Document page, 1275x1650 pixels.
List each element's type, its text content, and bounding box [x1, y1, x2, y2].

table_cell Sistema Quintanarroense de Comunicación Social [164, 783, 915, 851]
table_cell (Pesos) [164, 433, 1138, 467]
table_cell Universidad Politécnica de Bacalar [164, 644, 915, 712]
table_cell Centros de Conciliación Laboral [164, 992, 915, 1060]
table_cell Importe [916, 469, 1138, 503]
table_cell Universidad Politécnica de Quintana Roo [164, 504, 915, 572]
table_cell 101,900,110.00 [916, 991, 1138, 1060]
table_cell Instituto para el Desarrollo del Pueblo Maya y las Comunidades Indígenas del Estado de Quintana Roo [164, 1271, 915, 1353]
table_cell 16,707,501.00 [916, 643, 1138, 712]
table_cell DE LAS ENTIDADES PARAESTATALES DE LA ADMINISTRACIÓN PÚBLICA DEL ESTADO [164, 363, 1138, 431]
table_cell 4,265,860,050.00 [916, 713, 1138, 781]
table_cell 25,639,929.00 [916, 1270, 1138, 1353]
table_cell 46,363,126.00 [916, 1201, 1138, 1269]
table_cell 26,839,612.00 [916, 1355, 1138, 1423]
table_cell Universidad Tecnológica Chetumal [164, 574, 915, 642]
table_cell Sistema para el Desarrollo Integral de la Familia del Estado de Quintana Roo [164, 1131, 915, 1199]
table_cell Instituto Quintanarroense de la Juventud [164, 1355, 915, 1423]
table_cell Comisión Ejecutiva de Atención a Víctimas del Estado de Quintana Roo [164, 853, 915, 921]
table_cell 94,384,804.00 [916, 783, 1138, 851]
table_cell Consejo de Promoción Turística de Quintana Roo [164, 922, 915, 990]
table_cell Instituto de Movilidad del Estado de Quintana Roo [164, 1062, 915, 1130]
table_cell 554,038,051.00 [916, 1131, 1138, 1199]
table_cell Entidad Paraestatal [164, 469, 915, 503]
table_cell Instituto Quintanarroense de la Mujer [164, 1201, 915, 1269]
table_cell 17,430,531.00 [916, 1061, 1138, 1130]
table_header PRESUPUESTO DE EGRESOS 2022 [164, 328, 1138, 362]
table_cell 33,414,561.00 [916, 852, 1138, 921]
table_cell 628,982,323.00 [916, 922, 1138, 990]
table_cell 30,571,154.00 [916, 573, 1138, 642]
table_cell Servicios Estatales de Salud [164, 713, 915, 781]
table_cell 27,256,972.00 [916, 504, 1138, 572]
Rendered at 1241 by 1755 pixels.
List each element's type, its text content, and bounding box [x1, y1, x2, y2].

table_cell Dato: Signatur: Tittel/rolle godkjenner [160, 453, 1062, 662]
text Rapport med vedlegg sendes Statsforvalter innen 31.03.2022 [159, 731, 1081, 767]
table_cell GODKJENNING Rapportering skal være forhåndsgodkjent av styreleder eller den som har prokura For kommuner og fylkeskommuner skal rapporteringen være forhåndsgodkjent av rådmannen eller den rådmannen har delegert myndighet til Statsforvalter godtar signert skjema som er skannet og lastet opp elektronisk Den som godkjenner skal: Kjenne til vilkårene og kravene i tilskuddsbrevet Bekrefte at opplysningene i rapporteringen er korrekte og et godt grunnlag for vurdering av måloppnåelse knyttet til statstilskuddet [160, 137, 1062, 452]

**Written instruction:**
Please count the lines in the listing above that contain the string "Universidad", treating uppercase and lowercase as different, and reply with the number alone.

**Written solution:**
3